Il colore comunica un’espressione che proviene dall’anima e dall’istinto del furore creativo. L’acrilico, per la sua rapida essiccazione, è ideale per Marison nella velocità dell’esecuzione e nella possibilità di modificare la pittura e sovrapporre la materia; le consente di trasformare i segni e i cromatismi, nell’impulso di una narrazione incessante del pensiero. L’artista compone musicalità, contrappunti e armonia, ritmi del respiro come soffio vitale, e dei colori che “si abbracciano” nel fluire delle dominanti espressive e simboliche che predilige: il rosso del fuoco e del sangue; il blu Cina e il giallo India, tra cielo-mare e terra-luce solare; il bianco introduce note di purezza e di contrasto.

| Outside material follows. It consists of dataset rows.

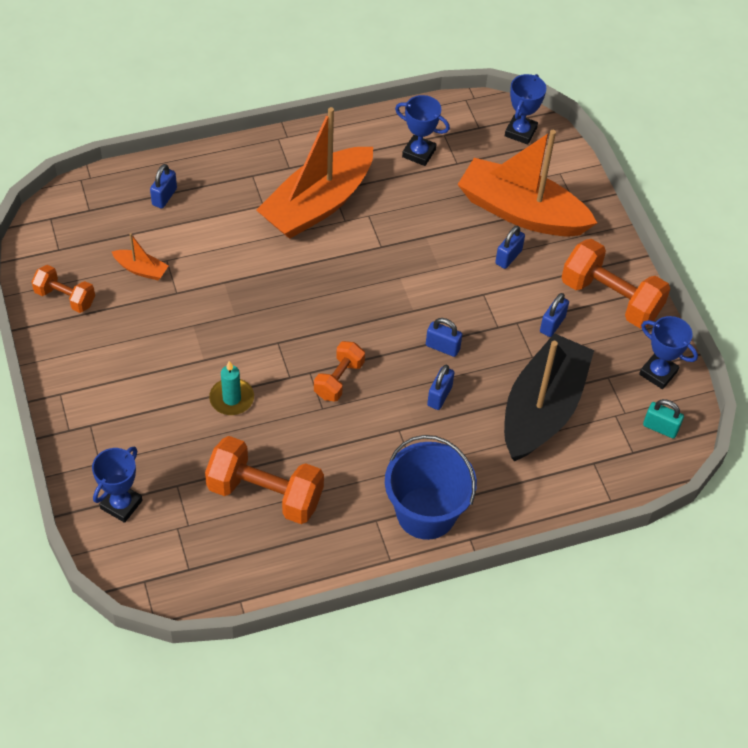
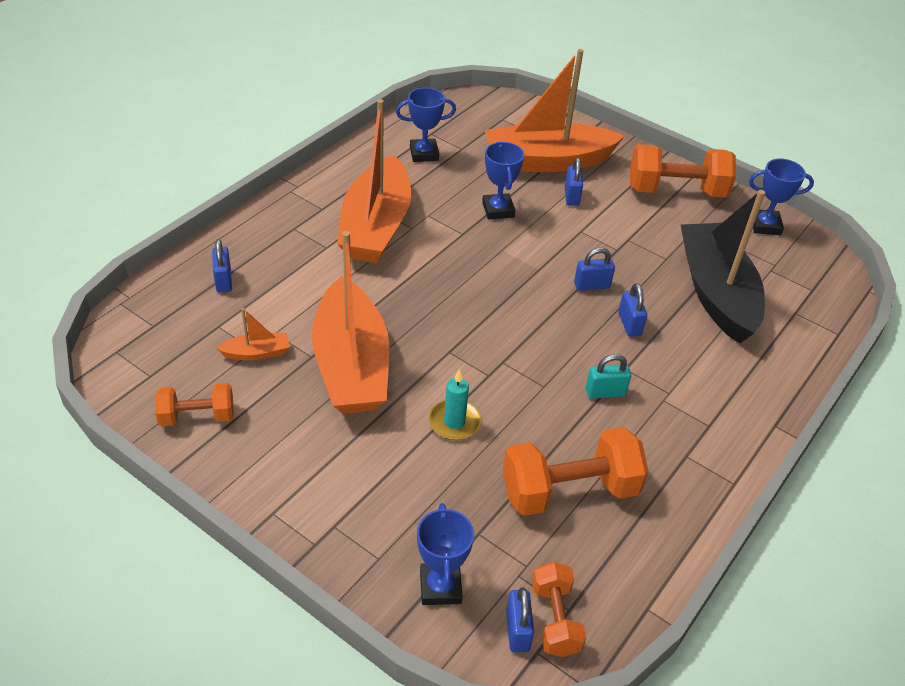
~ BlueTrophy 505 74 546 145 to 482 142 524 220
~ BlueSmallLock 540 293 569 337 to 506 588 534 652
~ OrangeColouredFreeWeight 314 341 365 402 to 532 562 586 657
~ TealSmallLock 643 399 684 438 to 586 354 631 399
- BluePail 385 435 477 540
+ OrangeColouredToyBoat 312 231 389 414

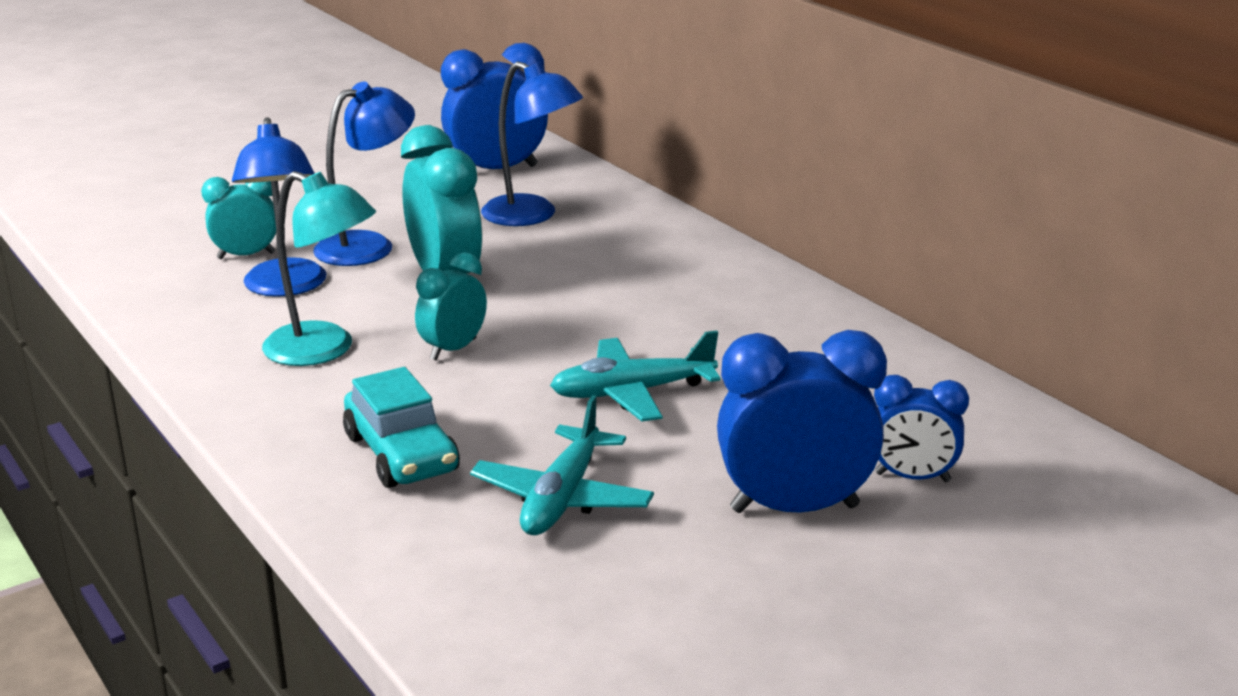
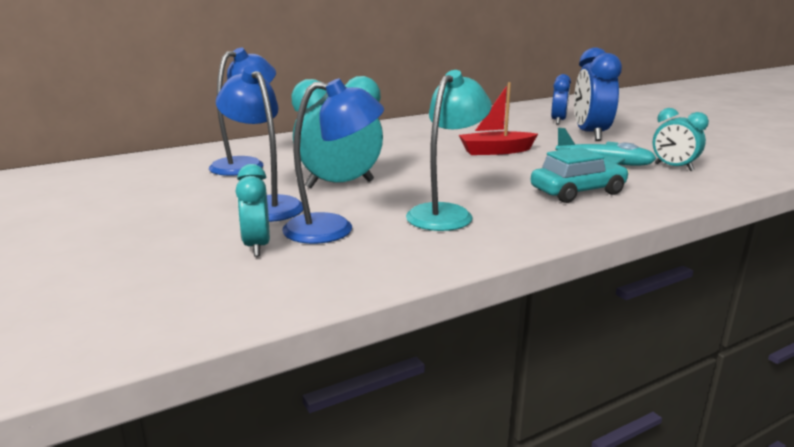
- BlueAlarmClock 441 43 548 169
~ TealAlarmClock 415 252 487 360 to 653 108 709 171
~ TealPlane 550 330 721 421 to CrimsonToyBoat 459 82 538 155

Per Marison, i quadri sono i suoi figli. Ogni quadro è una creatura vivente, in un fremito di sensazioni sulla tela, per generare una magia. I suoi dipinti sono dei sogni che a metà dell’opera si trasformano, seguendo l’istinto programmato della ragione e dell’inconscio. L’artista sente la pittura come una missione travagliata, un dono a cui corrispondere con fatica intellettiva e ansia di giungere a un fine ideale. Marison vuole operare per se stessa, ma anche per un dovere nei confronti della società, per donare e condividere emozioni.
Il dipinto è un flusso di pennellate in un prato cromatico, che si diffondono sulla tela in deflagrazioni e traiettorie animate. La pittrice esterna le proprie passioni che denotano sofferenza e affrontano conflitti alla ricerca di un’illuminazione: ogni opera deve essere compiuta per un volere trascendente e per fatalità, come frutto del progetto primario e delle sue metamorfosi.

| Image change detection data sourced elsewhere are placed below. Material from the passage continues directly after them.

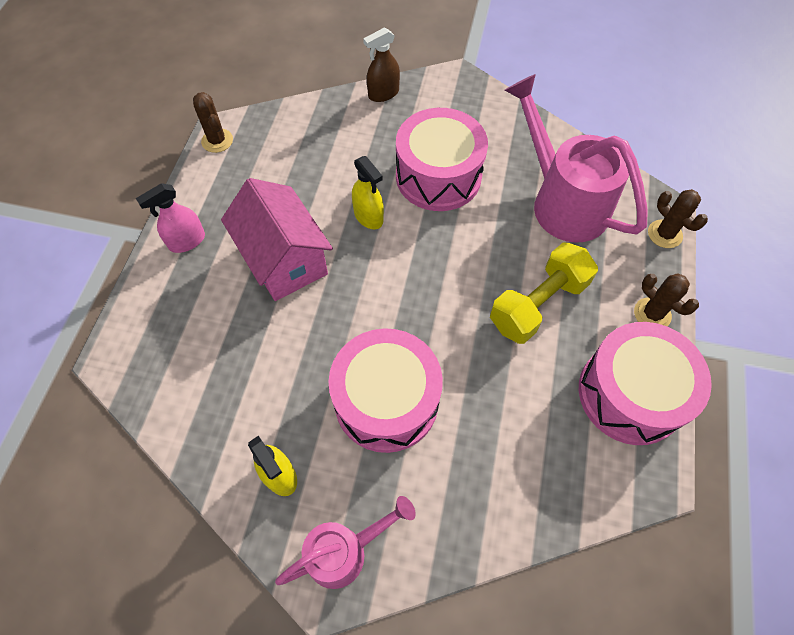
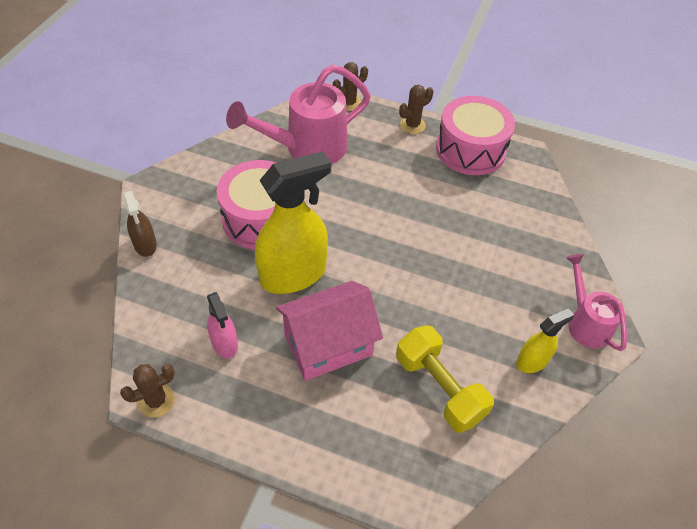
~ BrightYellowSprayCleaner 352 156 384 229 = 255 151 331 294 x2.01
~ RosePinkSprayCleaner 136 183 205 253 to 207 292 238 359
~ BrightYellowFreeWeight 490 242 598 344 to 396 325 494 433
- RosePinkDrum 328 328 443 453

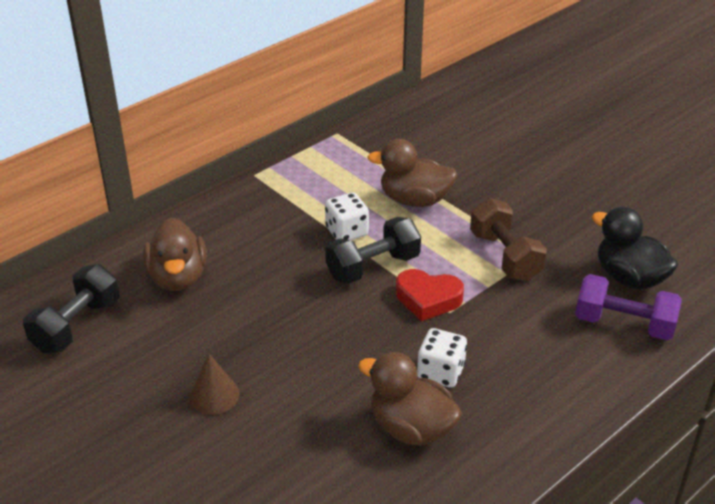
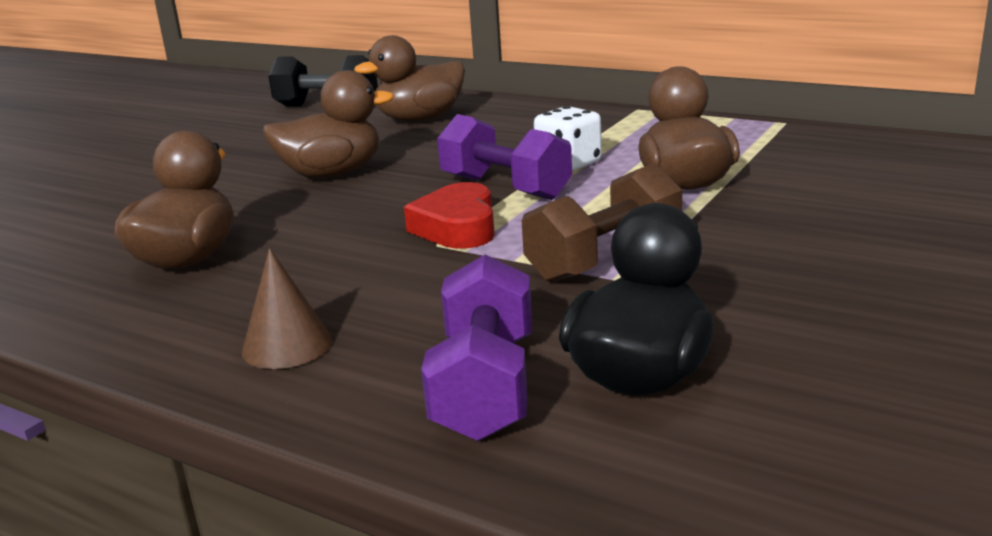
~ BlackFreeWeight 325 217 421 284 to PurpleFreeWeight 437 114 572 200
- SnowWhiteGameDie 417 328 467 388
~ RussetCone 189 354 240 415 to 242 248 332 369
+ RussetRubberDuck 262 70 395 178

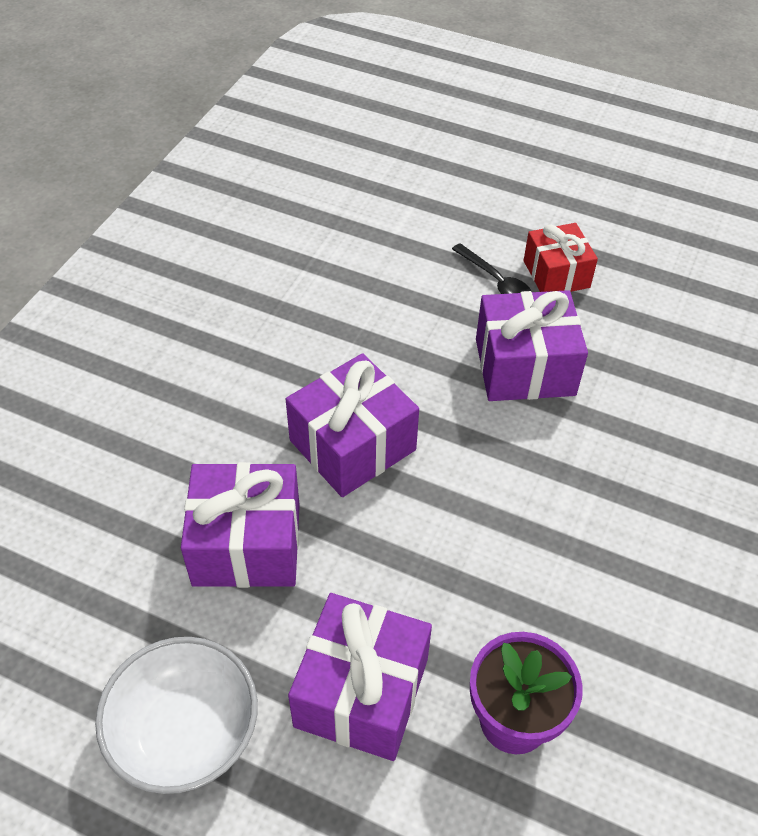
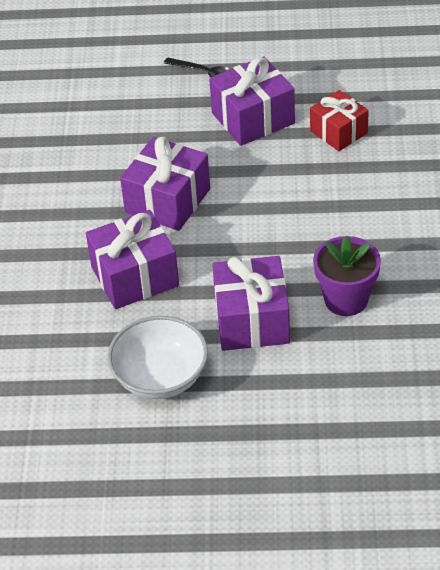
~ CrimsonGift 524 223 598 292 to 310 90 369 151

Marison sente di aver ricevuto un’energia astrale, di aver superato un periodo buio, grazie al dialogo con il suo spirito religioso. Manifesta il suo impegno per la salvazione della vita umana e della natura nel rispetto del creato; è una devota guerriera in lotta per dare un senso alla vita.
Nel suo nome d’arte si ritrova la luce del mare e del sole; e l’allusione a uno degli artisti che ammira, Man Ray.
Gli artisti che predilige sono molto diversi tra loro, ci indicano le coordinate alle origini della sua produzione artistica e configurano la trama multiforme della sua concezione estetica: Tintoretto e Paolo Uccello, gli impressionisti e l’orientalismo di Van Gogh e Gauguin, naturalmente Picasso e lo Spirituale nell’arte di Kandinskij, Klimt e Cy Twombly, Jenny Saville e Marina Abramović…
La mostra, coordinata da Claudio Guida, è realizzata con il supporto tecnico e la collaborazione di CPA Service-Torino e illustrata da un catalogo realizzato in formato cartaceo e digitale da Teca Edizioni.